## What is needed
Count how many lines in the records below contain the string "Digital", and reply with that number alone.

## Exercise inputs
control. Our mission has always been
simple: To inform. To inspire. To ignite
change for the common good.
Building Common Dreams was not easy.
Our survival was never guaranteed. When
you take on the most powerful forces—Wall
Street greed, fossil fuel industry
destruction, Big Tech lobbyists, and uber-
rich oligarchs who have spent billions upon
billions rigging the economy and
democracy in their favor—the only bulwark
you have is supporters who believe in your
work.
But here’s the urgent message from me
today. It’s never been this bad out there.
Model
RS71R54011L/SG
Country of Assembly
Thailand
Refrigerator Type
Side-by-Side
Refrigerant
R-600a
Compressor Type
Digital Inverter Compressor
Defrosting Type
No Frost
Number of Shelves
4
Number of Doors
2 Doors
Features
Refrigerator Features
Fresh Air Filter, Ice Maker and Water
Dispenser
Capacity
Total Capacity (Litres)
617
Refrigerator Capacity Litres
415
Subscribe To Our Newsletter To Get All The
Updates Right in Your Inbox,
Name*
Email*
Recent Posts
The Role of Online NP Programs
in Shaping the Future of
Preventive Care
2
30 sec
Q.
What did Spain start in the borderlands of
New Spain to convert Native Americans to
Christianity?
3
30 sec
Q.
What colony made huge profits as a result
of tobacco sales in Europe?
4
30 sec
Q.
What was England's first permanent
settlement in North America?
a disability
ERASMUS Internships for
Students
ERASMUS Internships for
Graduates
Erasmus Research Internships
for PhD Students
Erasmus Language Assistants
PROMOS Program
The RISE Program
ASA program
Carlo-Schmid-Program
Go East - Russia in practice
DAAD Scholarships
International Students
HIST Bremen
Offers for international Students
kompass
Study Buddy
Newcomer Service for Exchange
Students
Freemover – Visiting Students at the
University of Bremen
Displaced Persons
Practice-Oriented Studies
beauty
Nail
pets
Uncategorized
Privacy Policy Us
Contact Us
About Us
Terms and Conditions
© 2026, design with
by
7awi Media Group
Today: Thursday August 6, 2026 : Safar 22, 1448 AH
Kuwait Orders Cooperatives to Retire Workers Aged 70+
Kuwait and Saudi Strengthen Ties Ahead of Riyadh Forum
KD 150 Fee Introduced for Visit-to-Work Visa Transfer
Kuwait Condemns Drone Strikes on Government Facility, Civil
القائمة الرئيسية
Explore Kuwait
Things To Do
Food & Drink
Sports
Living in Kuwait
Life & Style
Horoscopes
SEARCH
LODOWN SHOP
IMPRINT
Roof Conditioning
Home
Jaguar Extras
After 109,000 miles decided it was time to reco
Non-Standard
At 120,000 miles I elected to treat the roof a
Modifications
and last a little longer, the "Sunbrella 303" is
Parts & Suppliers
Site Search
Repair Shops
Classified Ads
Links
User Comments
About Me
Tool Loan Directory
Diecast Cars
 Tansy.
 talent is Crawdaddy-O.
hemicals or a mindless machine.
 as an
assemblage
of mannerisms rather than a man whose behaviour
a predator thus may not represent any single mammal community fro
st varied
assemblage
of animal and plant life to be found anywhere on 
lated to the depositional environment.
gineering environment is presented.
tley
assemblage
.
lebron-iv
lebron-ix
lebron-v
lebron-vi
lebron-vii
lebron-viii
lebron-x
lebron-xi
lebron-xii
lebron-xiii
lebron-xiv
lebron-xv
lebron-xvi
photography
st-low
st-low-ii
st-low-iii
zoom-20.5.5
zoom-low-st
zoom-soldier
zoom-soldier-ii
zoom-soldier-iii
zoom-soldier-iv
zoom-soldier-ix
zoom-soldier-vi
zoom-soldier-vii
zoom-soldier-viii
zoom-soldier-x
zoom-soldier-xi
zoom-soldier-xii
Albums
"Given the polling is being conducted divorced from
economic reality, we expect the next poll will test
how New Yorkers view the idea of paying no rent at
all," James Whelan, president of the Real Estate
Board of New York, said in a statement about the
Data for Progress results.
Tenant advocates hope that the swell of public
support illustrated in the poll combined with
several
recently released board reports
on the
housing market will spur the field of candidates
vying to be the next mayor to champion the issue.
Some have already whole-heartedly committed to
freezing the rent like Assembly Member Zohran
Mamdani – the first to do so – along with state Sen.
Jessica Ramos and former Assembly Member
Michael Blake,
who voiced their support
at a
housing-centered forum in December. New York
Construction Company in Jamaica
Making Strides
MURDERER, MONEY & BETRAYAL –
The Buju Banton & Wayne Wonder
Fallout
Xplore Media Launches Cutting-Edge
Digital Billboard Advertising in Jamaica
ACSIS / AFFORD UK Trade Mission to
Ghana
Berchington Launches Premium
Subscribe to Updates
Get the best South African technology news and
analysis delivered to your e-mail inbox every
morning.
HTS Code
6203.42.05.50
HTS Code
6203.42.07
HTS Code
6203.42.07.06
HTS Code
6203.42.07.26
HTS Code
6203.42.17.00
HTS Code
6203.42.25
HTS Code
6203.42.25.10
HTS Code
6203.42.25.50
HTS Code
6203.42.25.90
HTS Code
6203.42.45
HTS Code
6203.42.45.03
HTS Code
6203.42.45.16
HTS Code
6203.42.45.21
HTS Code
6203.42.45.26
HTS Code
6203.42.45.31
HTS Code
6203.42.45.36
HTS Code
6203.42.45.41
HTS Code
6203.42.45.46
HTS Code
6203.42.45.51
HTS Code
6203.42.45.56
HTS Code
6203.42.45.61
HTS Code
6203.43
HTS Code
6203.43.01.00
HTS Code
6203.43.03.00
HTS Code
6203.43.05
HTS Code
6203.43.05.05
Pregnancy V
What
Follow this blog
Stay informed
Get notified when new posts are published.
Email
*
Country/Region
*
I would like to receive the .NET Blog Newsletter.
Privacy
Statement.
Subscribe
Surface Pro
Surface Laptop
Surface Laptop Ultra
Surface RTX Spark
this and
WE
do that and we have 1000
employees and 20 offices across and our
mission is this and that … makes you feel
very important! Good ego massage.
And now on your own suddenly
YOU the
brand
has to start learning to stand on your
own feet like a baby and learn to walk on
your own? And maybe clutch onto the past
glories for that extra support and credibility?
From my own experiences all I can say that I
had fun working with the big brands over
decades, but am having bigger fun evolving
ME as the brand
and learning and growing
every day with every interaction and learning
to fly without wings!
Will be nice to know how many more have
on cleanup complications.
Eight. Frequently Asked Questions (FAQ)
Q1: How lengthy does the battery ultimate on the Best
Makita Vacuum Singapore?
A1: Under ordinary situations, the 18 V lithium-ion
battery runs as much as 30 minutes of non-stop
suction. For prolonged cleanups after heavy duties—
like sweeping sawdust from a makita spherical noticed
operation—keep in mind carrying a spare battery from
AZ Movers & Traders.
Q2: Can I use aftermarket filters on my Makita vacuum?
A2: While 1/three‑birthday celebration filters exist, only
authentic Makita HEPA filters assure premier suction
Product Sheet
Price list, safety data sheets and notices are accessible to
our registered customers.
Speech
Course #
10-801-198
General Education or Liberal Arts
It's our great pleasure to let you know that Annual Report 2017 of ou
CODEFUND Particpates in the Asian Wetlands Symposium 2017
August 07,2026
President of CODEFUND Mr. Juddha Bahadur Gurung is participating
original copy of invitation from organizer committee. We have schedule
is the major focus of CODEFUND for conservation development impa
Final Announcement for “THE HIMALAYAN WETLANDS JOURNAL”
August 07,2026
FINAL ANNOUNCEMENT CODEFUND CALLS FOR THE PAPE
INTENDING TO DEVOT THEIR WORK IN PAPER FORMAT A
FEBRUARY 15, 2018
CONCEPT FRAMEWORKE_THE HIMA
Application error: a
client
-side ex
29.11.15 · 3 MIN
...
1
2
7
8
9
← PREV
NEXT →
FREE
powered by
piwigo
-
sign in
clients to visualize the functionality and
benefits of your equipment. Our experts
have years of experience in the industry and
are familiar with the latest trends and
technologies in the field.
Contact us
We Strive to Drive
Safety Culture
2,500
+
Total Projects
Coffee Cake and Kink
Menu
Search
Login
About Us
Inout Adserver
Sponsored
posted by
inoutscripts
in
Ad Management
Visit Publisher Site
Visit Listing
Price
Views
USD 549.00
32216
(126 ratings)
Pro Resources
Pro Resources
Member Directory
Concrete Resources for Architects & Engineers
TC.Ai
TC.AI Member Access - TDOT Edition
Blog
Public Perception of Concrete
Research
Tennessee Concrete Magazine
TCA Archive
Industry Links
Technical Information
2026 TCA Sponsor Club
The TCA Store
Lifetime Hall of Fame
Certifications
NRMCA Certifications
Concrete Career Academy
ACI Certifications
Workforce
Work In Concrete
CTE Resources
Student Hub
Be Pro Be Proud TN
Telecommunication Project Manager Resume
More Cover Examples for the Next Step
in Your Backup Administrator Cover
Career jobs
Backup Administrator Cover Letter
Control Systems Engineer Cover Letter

## Response box
2